第3話 権化の城

 横浜市に野毛山動物園という小さな動物園がある。入場は無料だ。お近くにおよりの際はぜひお立ち寄りください。ここにはねえ、なんとパンダちゃんがいるんだよ。パンダの前にレッサーってつくけどさ。でもね、発見されたのはこっちが先なんだよ。あの白黒のでっかいのはあとから見つかったんだ。それで、先に見つかったのをレッサー、あとのでかいのをジャイアントってしたの。それなのにいつの間にか、ジャイアントが取れちゃって、パンダといえばでかくて笹ばっかり食べているやつになっちゃったのさ。おかしな話だ。


 悪の権化、よろしくま・ぺこり は自宅の食堂で、サーロインステーキを二キロ食べていた。サラダもスープも、クロワッサンもあるよ。太るはずだ。

「パンダなんて所詮、笹しか食わないだろう。ふふふ」笑うぺこり。しかし、ジャイアントパンダはヒトも食べる。


 それはともかく、冒頭に野毛山動物園をご紹介したのは、ここが、ぺこりの秘密の自宅だからである。入口から順路に沿って進んでいくと、トラやらなんやら大きな動物がいっぱいいる。その中に『エゾヒグマ』という柵があるのだが、主人公はいない。稀に暇つぶしにギャラリーを喜ばせることもあるらしいのだが、ぺこりはこう見えて多忙なのである。

 飼育員口を入ると、そこは別世界になる。大富豪にも稀なる豪邸がそこにはある。一流の家具を揃え、一流の芸術品が館を飾る。これ、全て貰い物、貢物である。貧しい境遇に育ったぺこりは最低限の生活ができればいいのである。しかし、一の家来である、F .かっぱが「大組織の棟梁にはそれらしき格式が必要です」と言って、なんだかんだと仕入れてくる。ぺこりは暖かいお布団とテレビと文庫本とインターネットがあればいいのにねえ。


 ぺこりの部下や訪問客たちは動物園の通用口から入ってくる。だから最初は「なんで?」と思うのだが、飼育員自体がぺこりの部下なのである。飼育員たちは横浜市からお給料をもらうのだが、その十倍の金額をぺこりからもらえるので、完全服従である。


 それはさておき、今日のお客は畳かけるであった。

「やあ、よく来たね」

「はい」

「どうしたの?」

「原稿が書けました」

「ほう、それはすごい。

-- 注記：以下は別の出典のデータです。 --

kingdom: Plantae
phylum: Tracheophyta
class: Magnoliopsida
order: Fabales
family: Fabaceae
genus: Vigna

見せてよ」

「はい」

「ふむふむ、これは傑作だ!」

「ありがとうございます。でも……」

「どした?」

「畳絨毯の名前でないと売れないような気がして……」

「ああそうか! でも大丈夫。おいら、出版社にもコネがあるから。かっぱくん! 興奮社の赤井社長を呼んで」

「はーい」

「社長!」

 驚く、かける。

「うん、彼ならすぐ来るよ」

 すると、かっぱの怒鳴り声がする。少々、うるさい。

「赤井社長、いらっしゃいました」

「どうも、赤井でございます。ぺこりさま、何のご用でございましょう」

「儲け話ですよ。この原稿を三百万部刷りなさい」

「そ、それはちょっと……」

「バカだな。彼女は畳絨毯の姉で、やつのゴーストライターだ。スキャンダル含みで、これは売れるよ。嫌なら、集団社の青野くんに売っちゃうよ」

「す、刷らして頂きます。売らせて頂きます」

「まあ、協賛金はよろしくね」

「ははあ」


 畳かけるの一応処女作『不審死たち』は都合六百万部の大ベストセラーになった。

 これを読んだ警視庁の綱島巡査部長は「あれ? どっかで聞いた話だなあ」と思ったが、よく思い出せなかったので、読了後、ブックオフに売ってしまった。十円だった。